◆ **Task**:
From the records that follow, copy every line that contains the word "Address".

◆ **Extracted data**:
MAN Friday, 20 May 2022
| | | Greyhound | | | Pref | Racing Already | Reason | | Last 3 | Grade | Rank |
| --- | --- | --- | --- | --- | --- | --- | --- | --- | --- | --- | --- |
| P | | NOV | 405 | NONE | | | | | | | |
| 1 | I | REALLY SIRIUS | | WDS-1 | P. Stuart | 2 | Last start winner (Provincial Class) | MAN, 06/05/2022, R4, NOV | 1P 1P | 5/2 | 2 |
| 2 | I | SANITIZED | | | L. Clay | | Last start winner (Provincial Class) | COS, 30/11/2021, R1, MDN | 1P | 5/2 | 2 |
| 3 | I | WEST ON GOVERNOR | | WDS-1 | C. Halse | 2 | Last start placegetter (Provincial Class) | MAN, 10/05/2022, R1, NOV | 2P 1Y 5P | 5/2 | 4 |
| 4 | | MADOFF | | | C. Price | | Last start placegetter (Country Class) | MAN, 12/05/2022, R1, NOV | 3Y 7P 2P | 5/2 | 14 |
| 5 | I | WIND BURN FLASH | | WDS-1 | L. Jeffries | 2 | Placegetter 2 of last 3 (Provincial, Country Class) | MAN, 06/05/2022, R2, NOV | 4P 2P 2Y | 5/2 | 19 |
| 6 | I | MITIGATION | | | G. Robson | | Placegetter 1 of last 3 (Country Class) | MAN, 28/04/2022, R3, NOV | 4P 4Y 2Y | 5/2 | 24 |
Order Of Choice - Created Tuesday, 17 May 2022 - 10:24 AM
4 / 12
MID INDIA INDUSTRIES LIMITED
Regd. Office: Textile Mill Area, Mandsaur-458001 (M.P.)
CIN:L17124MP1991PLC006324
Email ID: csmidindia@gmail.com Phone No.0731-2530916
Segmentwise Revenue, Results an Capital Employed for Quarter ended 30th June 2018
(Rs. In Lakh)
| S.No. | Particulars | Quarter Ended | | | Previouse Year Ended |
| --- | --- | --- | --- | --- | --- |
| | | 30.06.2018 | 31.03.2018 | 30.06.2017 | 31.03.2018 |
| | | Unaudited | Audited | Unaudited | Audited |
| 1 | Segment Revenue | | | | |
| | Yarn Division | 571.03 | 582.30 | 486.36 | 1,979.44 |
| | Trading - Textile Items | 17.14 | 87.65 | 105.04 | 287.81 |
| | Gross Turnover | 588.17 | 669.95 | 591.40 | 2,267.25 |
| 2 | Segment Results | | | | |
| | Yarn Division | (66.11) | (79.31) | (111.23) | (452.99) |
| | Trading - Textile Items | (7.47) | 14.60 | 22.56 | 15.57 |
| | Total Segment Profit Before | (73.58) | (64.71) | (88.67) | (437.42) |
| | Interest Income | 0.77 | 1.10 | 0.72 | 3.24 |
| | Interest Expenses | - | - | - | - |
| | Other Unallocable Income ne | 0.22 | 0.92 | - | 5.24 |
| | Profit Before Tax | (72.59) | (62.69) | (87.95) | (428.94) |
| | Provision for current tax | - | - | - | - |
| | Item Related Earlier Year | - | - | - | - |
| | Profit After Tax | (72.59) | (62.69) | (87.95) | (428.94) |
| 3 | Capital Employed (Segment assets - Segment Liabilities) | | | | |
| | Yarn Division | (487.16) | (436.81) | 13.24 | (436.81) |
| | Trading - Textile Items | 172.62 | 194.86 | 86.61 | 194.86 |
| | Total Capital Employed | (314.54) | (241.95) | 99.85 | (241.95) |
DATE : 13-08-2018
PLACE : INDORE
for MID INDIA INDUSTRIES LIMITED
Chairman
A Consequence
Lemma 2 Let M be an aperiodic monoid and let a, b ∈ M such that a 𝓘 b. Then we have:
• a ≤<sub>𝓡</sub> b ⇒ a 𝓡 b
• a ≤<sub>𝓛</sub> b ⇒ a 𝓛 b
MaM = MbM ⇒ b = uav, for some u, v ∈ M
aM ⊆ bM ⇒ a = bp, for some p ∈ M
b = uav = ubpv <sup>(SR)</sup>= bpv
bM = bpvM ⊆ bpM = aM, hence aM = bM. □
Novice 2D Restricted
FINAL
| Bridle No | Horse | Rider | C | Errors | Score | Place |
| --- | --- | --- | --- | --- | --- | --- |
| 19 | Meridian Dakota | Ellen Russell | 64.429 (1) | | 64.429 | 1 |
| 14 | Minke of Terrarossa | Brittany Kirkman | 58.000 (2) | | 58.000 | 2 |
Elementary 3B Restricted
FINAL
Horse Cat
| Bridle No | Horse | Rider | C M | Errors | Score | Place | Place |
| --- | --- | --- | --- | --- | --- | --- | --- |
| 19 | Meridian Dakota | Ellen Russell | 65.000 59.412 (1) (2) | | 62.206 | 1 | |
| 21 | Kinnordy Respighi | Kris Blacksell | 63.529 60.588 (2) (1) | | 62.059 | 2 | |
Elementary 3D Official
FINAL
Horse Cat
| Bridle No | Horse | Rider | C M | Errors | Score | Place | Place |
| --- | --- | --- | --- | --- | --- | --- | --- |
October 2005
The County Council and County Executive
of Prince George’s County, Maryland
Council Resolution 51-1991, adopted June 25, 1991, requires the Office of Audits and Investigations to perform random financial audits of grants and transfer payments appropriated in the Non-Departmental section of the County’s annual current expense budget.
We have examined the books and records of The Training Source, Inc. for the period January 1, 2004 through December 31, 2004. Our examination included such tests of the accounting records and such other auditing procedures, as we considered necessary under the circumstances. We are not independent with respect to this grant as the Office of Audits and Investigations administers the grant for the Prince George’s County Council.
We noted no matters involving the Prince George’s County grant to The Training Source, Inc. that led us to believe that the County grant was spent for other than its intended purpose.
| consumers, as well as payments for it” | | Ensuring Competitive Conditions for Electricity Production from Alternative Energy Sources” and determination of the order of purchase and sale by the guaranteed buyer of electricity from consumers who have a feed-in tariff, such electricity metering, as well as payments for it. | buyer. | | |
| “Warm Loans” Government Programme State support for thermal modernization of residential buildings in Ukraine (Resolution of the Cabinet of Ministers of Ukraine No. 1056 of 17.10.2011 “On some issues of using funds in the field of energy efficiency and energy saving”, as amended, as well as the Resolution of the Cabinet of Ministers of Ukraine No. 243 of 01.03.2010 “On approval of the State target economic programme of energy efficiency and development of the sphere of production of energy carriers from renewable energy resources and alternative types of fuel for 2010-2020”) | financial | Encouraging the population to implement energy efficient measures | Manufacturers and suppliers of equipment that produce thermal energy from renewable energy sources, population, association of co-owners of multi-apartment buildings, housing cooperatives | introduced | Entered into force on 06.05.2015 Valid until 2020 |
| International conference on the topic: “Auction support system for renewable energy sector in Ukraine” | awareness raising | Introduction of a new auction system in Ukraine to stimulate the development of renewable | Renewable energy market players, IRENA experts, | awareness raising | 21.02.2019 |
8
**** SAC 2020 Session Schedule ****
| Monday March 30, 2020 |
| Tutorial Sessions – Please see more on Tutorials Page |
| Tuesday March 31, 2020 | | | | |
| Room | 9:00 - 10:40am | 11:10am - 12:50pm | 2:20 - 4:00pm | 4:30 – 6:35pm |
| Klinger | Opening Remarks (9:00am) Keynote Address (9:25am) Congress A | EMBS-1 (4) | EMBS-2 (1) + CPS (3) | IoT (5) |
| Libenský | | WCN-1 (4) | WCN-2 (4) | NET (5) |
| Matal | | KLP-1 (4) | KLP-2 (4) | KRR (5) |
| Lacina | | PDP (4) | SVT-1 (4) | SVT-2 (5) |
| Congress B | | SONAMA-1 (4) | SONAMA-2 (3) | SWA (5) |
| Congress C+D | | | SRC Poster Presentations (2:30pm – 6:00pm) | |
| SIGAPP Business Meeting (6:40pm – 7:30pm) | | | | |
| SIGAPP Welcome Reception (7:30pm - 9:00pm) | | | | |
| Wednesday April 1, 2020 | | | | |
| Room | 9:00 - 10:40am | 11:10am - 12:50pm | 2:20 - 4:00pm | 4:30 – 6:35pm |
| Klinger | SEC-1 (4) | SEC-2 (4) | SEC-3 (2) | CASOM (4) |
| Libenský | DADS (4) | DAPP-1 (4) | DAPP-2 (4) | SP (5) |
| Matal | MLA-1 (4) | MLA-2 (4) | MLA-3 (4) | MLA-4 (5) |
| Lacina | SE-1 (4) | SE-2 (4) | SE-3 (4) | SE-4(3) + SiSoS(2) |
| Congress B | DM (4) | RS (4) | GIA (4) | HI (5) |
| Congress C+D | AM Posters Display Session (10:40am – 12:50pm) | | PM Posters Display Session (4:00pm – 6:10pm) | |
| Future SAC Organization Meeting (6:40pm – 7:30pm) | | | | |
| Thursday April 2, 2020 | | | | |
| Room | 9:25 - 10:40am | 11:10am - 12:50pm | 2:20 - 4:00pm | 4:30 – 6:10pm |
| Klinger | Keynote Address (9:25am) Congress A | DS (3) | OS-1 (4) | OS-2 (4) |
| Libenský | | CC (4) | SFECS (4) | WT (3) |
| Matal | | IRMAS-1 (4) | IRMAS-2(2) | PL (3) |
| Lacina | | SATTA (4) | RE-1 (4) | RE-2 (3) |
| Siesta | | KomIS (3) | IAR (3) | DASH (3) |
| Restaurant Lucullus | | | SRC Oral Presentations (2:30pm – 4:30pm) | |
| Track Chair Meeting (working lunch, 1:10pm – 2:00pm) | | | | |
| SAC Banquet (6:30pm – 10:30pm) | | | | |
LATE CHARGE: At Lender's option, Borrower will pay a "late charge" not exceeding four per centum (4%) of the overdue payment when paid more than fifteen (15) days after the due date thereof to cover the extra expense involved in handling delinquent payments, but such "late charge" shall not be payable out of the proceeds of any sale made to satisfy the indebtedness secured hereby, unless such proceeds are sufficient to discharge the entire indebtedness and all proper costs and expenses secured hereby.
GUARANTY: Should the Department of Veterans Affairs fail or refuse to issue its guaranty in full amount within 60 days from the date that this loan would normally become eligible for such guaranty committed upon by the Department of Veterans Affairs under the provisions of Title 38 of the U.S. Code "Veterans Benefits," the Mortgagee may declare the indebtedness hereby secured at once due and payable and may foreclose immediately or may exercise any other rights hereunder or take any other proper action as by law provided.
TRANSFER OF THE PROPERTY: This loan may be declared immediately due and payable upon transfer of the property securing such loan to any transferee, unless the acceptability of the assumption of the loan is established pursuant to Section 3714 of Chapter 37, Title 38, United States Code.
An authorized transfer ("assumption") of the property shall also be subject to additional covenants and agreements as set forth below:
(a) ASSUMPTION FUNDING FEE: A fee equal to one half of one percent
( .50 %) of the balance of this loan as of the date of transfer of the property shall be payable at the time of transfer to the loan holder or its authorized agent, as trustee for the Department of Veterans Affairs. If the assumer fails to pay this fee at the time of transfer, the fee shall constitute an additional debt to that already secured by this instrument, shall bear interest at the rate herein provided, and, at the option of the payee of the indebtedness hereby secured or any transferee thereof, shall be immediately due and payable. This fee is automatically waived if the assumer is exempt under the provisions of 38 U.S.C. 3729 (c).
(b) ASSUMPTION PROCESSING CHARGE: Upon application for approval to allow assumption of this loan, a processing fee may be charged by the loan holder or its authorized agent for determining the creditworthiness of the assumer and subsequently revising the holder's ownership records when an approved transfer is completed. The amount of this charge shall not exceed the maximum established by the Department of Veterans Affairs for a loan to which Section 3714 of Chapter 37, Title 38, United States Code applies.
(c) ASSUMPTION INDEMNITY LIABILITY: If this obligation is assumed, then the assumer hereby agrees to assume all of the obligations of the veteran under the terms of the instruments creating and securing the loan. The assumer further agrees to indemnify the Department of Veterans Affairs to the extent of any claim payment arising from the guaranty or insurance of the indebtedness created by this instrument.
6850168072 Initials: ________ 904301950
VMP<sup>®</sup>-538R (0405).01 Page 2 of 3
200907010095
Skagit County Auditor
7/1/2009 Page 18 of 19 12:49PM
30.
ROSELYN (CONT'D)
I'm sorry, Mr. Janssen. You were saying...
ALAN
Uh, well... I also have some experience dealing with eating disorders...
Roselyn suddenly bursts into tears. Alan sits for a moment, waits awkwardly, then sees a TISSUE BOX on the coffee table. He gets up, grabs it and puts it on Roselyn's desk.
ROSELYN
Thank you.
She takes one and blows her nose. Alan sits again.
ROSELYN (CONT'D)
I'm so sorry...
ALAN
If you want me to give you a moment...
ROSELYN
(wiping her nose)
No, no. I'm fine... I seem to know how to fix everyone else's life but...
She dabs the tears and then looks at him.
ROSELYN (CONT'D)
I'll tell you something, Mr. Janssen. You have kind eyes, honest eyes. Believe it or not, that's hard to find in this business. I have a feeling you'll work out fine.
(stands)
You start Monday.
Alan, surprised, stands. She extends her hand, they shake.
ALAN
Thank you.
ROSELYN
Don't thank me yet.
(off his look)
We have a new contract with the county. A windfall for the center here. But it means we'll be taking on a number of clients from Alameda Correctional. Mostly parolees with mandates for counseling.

◆ **Problem solution**:
| Klinger | Opening Remarks (9:00am) Keynote Address (9:25am) Congress A | EMBS-1 (4) | EMBS-2 (1) + CPS (3) | IoT (5) |
| Klinger | Keynote Address (9:25am) Congress A | DS (3) | OS-1 (4) | OS-2 (4) |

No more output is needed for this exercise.